Said Ohio Gov. Ted Strickland: “While families are losing sleep tonight trying to figure out some way to make their paycheck stretch through one more day, John McCain is sleeping better than ever ... because he thinks ‘Americans, overall, are better off’ ... thanks to President Bush.”


Kansas Gov. Kathleen Sebelius took on McCain’s multiple homes and his inability, when asked, to remember how many he and his wife owned.


“I’m sure you remember a girl from Kansas who said, ‘There’s no place like home,’ ” said Sebelius, referring to Dorothy in “The Wizard of Oz.” “Well, in John McCain’s version, there’s no place like home. And a home. And home. And home.”


Obama, appearing at a town-hall meeting in Kansas City, Mo., also talked economics, albeit slightly less stridently.


“Over the last eight years, your lives are less secure. Those are the facts, and John McCain is not promising to do anything different than George Bush did,” Obama said.


The exception to the tone of the day came, oddly, in a future-oriented keynote speech by former Virginia Gov. Mark Warner.


“I know we’re at the Democratic National Convention, but if an idea works, it really doesn’t matter if it has an ‘R’ or ‘D’ next to it,” he said.


Before Tuesday night’s session, several of the strategists behind Bill Clinton’s two election victories, James Carville among them, had criticized the early tone of the convention as not being tough enough on the Republicans.

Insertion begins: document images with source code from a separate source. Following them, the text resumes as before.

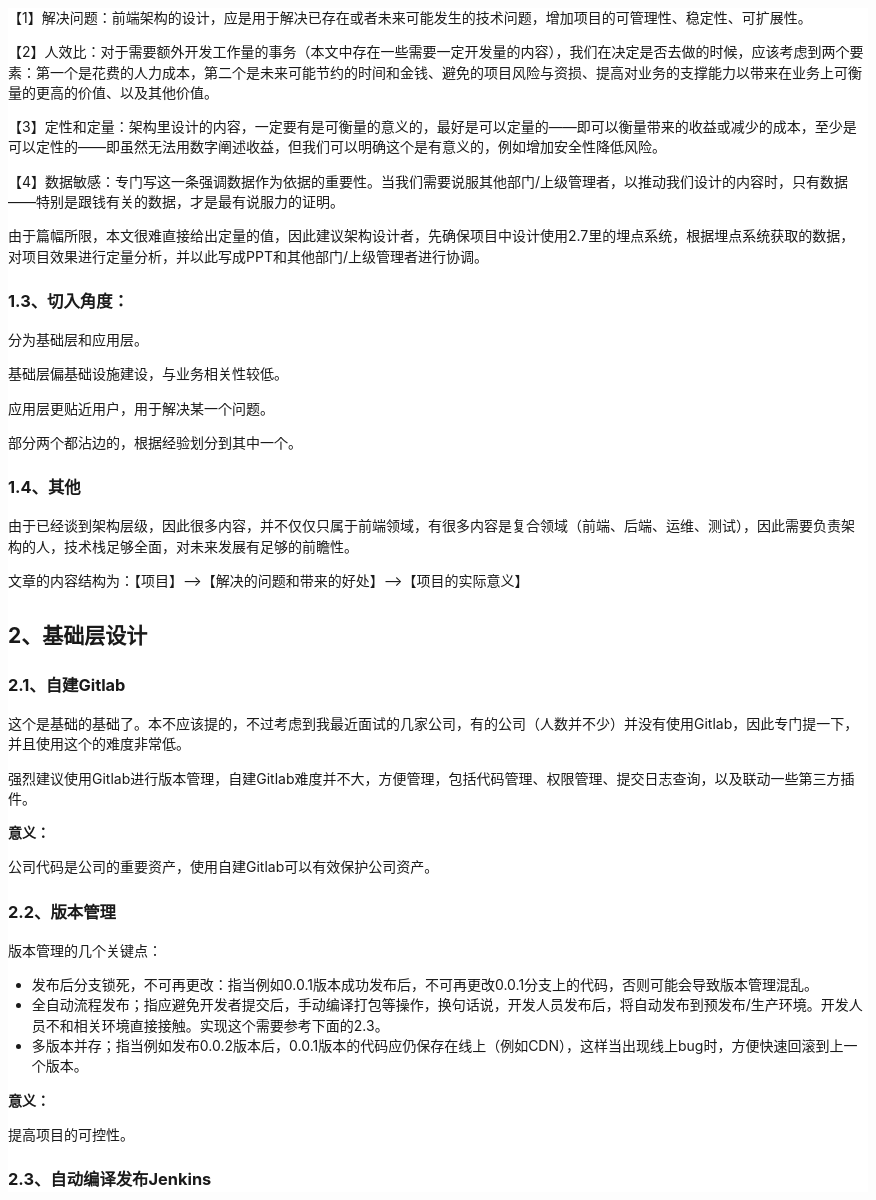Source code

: 【1】解决问题：前端架构的设计，应是用于解决已存在或者未来可能发生的技术问题，增加项目的可管理性、稳定性、可扩展性。

【2】人效比：对于需要额外开发工作量的事务（本文中存在一些需要一定开发量的内容），我们在决定是否去做的时候，应该考虑到两个要素：第一个是花费的人力成本，第二个是未来可能节约的时间和金钱、避免的项目风险与资损、提高对业务的支撑能力以带来在业务上可衡量的更高的价值、以及其他价值。

【3】定性和定量：架构里设计的内容，一定要有是可衡量的意义的，最好是可以定量的——即可以衡量带来的收益或减少的成本，至少是可以定性的——即虽然无法用数字阐述收益，但我们可以明确这个是有意义的，例如增加安全性降低风险。

【4】数据敏感：专门写这一条强调数据作为依据的重要性。当我们需要说服其他部门/上级管理者，以推动我们设计的内容时，只有数据——特别是跟钱有关的数据，才是最有说服力的证明。

由于篇幅所限，本文很难直接给出定量的值，因此建议架构设计者，先确保项目中设计使用2.7里的埋点系统，根据埋点系统获取的数据，对项目效果进行定量分析，并以此写成PPT和其他部门/上级管理者进行协调。


<h3>1.3、切入角度：</h3>

分为基础层和应用层。

基础层偏基础设施建设，与业务相关性较低。

应用层更贴近用户，用于解决某一个问题。

部分两个都沾边的，根据经验划分到其中一个。

<h3>1.4、其他</h3>

由于已经谈到架构层级，因此很多内容，并不仅仅只属于前端领域，有很多内容是复合领域（前端、后端、运维、测试），因此需要负责架构的人，技术栈足够全面，对未来发展有足够的前瞻性。

文章的内容结构为：【项目】—>【解决的问题和带来的好处】—>【项目的实际意义】

<h2>2、基础层设计</h2>

<h3>2.1、自建Gitlab</h3>

这个是基础的基础了。本不应该提的，不过考虑到我最近面试的几家公司，有的公司（人数并不少）并没有使用Gitlab，因此专门提一下，并且使用这个的难度非常低。

强烈建议使用Gitlab进行版本管理，自建Gitlab难度并不大，方便管理，包括代码管理、权限管理、提交日志查询，以及联动一些第三方插件。

<b>意义：</b>

公司代码是公司的重要资产，使用自建Gitlab可以有效保护公司资产。

<h3>2.2、版本管理</h3>

版本管理的几个关键点：

<ul>
    <li>
        发布后分支锁死，不可再更改：指当例如0.0.1版本成功发布后，不可再更改0.0.1分支上的代码，否则可能会导致版本管理混乱。
    </li>
    <li>
        全自动流程发布；指应避免开发者提交后，手动编译打包等操作，换句话说，开发人员发布后，将自动发布到预发布/生产环境。开发人员不和相关环境直接接触。实现这个需要参考下面的2.3。
    </li>
    <li>
        多版本并存；指当例如发布0.0.2版本后，0.0.1版本的代码应仍保存在线上（例如CDN），这样当出现线上bug时，方便快速回滚到上一个版本。
    </li>
</ul>

<b>意义：</b>

提高项目的可控性。

<h3>2.3、自动编译发布Jenkins</h3>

They appeared to be speaking for party leaders who wonder whether Obama’s reluctance ever to look fighting mad helps explain why downscale white Democrats have been slow to warm to him - and why the polls are so tight, nationally and in the key states.


“We’ve got to start smacking back in short understandable bites,” Pennsylvania Gov. Ed Rendell told The Washington Post. “Everybody is nervous as all get out. Everybody says we ought to be ahead by 10, 15 points. What the heck is going on?”

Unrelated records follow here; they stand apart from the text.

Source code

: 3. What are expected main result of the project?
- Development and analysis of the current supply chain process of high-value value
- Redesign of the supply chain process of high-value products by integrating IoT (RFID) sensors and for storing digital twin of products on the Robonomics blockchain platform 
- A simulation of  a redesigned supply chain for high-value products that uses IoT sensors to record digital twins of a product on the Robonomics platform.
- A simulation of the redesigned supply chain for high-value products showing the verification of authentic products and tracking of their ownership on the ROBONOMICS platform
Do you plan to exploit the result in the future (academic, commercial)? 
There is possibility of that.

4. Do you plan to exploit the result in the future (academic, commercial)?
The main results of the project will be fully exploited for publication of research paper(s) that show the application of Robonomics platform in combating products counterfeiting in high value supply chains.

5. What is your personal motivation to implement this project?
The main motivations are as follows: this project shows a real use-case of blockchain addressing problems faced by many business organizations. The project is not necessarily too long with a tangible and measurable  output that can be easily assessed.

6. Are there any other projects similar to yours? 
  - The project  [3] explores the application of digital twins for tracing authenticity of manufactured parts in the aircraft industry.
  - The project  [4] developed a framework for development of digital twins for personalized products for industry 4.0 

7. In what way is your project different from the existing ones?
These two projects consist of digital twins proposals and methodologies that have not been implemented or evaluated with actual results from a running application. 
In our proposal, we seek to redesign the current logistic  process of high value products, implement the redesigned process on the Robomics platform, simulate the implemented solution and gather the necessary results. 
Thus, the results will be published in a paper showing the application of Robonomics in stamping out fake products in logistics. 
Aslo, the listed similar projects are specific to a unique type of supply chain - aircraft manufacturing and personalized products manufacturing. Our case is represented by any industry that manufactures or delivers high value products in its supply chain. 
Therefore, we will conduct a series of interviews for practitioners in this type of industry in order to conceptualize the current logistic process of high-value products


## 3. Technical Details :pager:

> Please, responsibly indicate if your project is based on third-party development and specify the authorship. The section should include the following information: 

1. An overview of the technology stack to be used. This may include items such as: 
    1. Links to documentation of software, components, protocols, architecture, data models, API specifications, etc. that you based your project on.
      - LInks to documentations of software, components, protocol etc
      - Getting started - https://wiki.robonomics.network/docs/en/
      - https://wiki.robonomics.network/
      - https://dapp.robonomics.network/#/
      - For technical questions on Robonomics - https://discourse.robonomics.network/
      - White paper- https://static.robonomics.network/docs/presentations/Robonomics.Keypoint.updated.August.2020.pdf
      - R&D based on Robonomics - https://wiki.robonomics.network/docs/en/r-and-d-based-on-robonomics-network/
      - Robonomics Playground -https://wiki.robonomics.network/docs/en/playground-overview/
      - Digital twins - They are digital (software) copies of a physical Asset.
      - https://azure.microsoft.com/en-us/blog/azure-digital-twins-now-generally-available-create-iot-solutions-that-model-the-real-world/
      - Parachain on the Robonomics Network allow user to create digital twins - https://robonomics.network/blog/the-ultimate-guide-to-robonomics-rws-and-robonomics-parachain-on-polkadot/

Obama’s obvious personal gifts, the Pennsylvania governor added, make him “not exactly the easiest guy in the world to identify with.”


The Republicans, for their part, were offering a clear message in a tough tone, one meant to feed public doubts that Obama does not have enough experience to be president.


Overnight, the McCain campaign put out a new ad, one recalling the famous ad Clinton used against Obama in the primaries, asking who Americans would want answering a 3 a.m. crisis phone call in the White House.


It quotes a remark Clinton made when she, too, was trying to raise the experience issue and was suggesting she’d be the better opponent for McCain.


“I know Sen. McCain has a lifetime of experience that he will bring to the White House,” she says in a video clip used in McCain’s ad. “And Sen. Obama has a speech he gave in 2002,” referring to Obama’s early declaration of his opposition to war with Iraq.


Later Tuesday, party leaders including former Massachusetts Gov. Mitt Romney, a possible McCain running mate, reinforced the message at a news conference here under the title: “Not Ready ‘08: A Mile High and an Inch Deep.”


Said Romney: “Barack Obama is a charming and fine person with a lovely family. But he’s not ready to be president of the United States of America.”


Wednesday brings the presidential and vice presidential roll calls, the formal nominations of Obama and Biden, and Biden’s acceptance speech.